La FCM tente de convaincre le gouvernement fédéral d’investir davantage dans la construction de logements à prix abordable. Le 1,7 milliard de dollars investi actuellement chaque année par Ottawa dans le logement diminuera de façon importante au cours des cinq prochaines années, souligne Claude Dauphin. « Il n’y avait rien pour le logement dans le budget déposé en avril », dit-il.

Le tiers des 600 000 logements sociaux au Canada sont à risque à cause des coupes de budget, selon la FCM. Il faut non seulement construire de nouveaux logements abordables, mais rénover ceux qui ont été bâtis dans les années 70 et 80. Ils tombent en ruines, souligne Claude Dauphin.

« On veut retenir les familles à Montréal. Ça prend du logement pour ça ; 70 % des Montréalais sont des locataires », ajoute-t-il.

Les municipalités demandent notamment au gouvernement fédéral de créer des incitatifs fiscaux pour rappeler aux promoteurs de construire des logements plutôt que des condos. Mais les Villes ne peuvent-elles pas aussi poser des gestes concrets ? Une administration municipale peut-elle exiger qu’un promoteur construise un certain nombre de logements à louer, dans un projet de condos ?

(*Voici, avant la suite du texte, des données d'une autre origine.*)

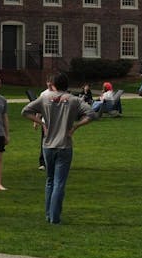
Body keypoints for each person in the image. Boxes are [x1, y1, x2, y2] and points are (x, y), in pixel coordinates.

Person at [22, 72, 95, 224]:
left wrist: (42, 123)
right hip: (64, 145)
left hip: (47, 145)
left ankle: (49, 214)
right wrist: (76, 126)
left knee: (49, 180)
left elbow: (25, 111)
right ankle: (55, 217)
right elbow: (91, 113)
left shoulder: (45, 98)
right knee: (59, 182)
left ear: (53, 85)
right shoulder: (74, 100)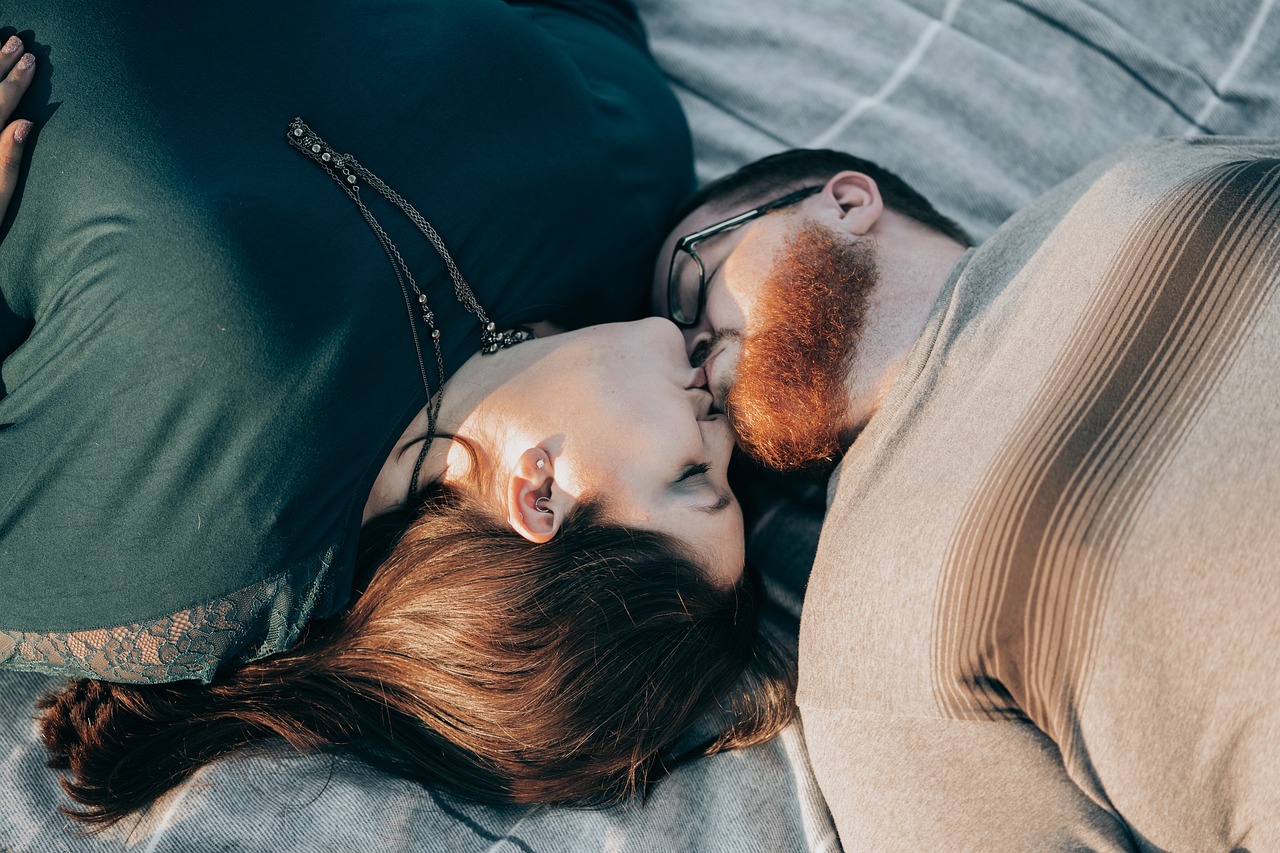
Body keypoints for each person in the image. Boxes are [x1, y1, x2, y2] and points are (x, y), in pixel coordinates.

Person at [0, 2, 794, 828]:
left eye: (697, 476)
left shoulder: (220, 534)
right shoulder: (629, 185)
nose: (726, 428)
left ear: (541, 497)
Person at [652, 140, 1280, 849]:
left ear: (848, 202)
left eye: (691, 283)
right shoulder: (863, 629)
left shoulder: (1149, 177)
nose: (691, 349)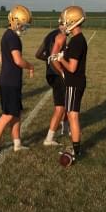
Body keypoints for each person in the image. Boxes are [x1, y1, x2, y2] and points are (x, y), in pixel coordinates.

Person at [0, 5, 35, 159]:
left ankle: (17, 143)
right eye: (22, 24)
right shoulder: (13, 38)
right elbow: (18, 60)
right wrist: (30, 66)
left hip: (9, 80)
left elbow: (1, 58)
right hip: (10, 82)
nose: (23, 27)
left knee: (16, 114)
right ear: (15, 21)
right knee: (7, 115)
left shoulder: (7, 35)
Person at [53, 6, 87, 163]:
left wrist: (60, 59)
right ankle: (76, 147)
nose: (64, 24)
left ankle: (76, 149)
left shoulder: (76, 41)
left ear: (73, 21)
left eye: (66, 21)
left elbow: (72, 67)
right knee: (71, 114)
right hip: (75, 82)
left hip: (74, 82)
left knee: (72, 115)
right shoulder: (77, 39)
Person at [35, 15, 68, 146]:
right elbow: (54, 57)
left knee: (64, 102)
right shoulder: (61, 36)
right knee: (60, 106)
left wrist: (48, 60)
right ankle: (49, 137)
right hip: (57, 74)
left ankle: (65, 127)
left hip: (50, 73)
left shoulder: (50, 34)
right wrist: (62, 70)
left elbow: (38, 54)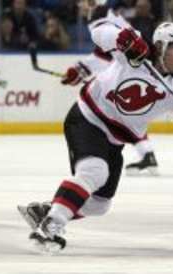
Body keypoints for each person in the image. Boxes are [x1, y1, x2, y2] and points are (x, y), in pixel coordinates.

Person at [17, 1, 173, 252]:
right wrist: (121, 38)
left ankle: (47, 210)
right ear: (161, 46)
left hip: (115, 139)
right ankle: (50, 226)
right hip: (88, 117)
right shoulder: (136, 49)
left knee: (100, 204)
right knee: (94, 171)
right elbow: (99, 32)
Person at [60, 0, 159, 176]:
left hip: (131, 67)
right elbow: (107, 53)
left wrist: (79, 69)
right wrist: (81, 70)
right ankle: (147, 154)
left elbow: (103, 56)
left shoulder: (99, 17)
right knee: (124, 115)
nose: (79, 5)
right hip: (137, 66)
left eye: (83, 2)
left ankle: (133, 155)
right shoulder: (107, 14)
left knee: (113, 111)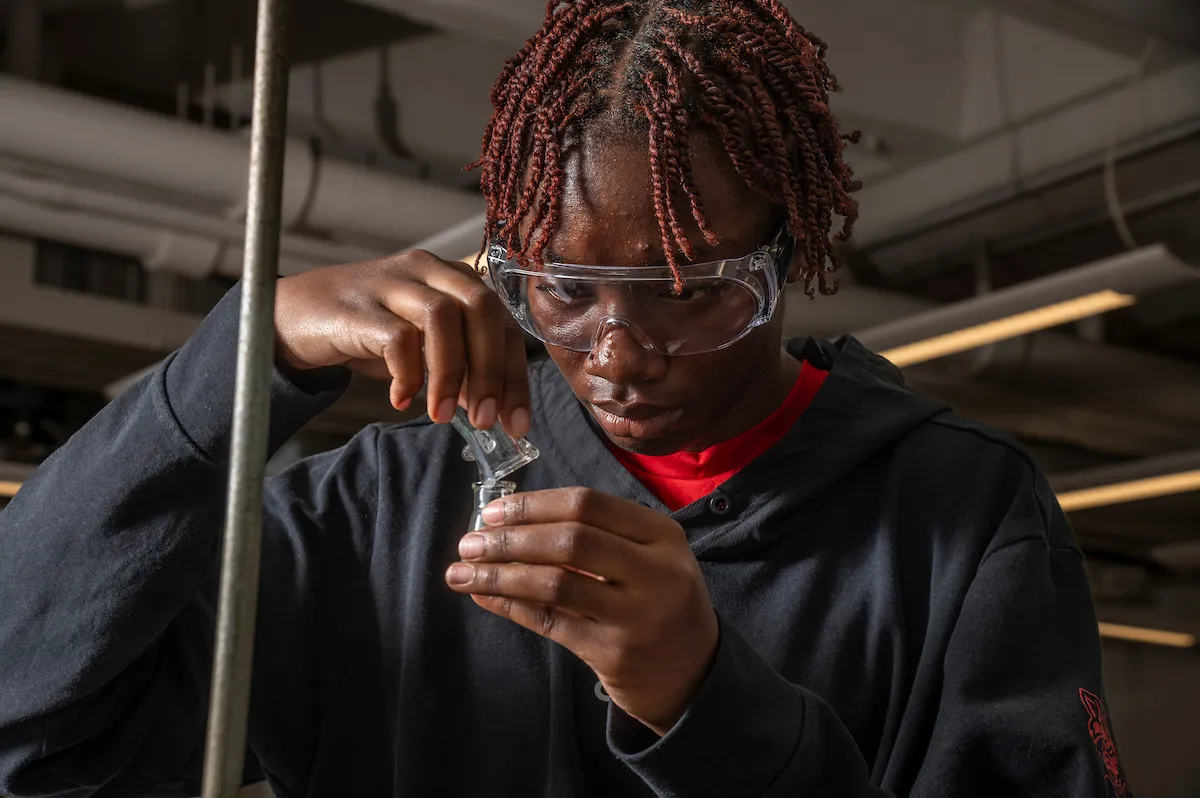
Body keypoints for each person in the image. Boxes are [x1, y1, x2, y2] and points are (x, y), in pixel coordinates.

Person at [0, 1, 1132, 796]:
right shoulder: (375, 513)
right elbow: (28, 730)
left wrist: (707, 705)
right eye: (565, 291)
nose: (619, 354)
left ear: (793, 257)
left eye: (693, 293)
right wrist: (233, 368)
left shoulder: (963, 516)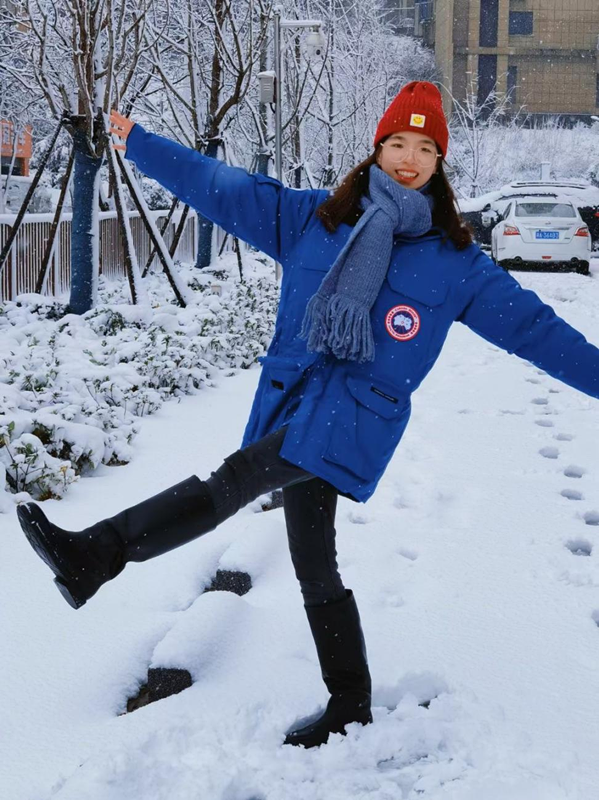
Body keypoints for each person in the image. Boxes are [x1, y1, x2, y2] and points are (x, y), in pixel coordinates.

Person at [16, 82, 599, 749]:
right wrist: (144, 146)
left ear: (440, 161)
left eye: (424, 147)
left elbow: (536, 330)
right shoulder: (315, 218)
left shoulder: (456, 262)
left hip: (354, 422)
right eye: (397, 143)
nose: (408, 158)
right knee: (313, 561)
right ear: (377, 149)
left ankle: (97, 553)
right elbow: (223, 188)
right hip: (293, 404)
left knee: (232, 481)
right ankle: (349, 701)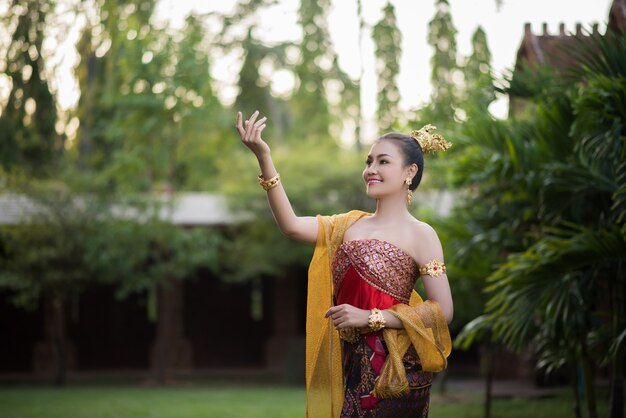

« C’est ce qu’on essaie de faire à Lachine,dit le maire de l’arrondissement. Il y a un marché pour le locatif : des logements, il n’y en a plus ! »

Double fardeau

 

En attendant le coup de barre attendu dans le financement de logements abordables, les pauvres se rabattent sur les coins les moins attrayants de la ville. La DSP a révélé au cours des derniers mois que la pollution de l’air est plus élevée dans les quartiers pauvres. L’espérance de vie est plus élevée de six ans dans les quartiers riches de Montréal que dans les quartiers défavorisés, toujours selon la DSP. Et on vient de l’apprendre, les démunis sont davantage exposés au bruit ambiant.

L’étude démontre que 15,8 % des zones étudiées étaient à la fois bruyantes et habitées par des familles au revenu médian bas ou moyen ; 15,3 % des régions avaient aussi le double fardeau de pollution sonore et d’un fort taux de chômage. L’étude a aussi évalué d’autres indices montrant que la population est défavorisée : proportion de ménages composés d’une seule personne, proportion d’habitants de 25 ans et plus sans diplôme, proportion des ménages qui consacrent plus de 30 % de leurs revenus à se loger.

« La Ville doit intervenir en priorité dans les quartiers aux revenus les plus bas pour réduire les niveaux de pollution sonore », dit Audrey Smargiassi, auteure principale de l’étude sur le bruit. L’ajout de végétation peut réduire l’impact du bruit. Certains types de matériaux de construction absorbent aussi le bruit plutôt que de le refléter. L’urbanisme peut aussi combattre le bruit : il faut éviter de créer des couloirs de bruit faits de bâtiments en hauteur, explique la professeure.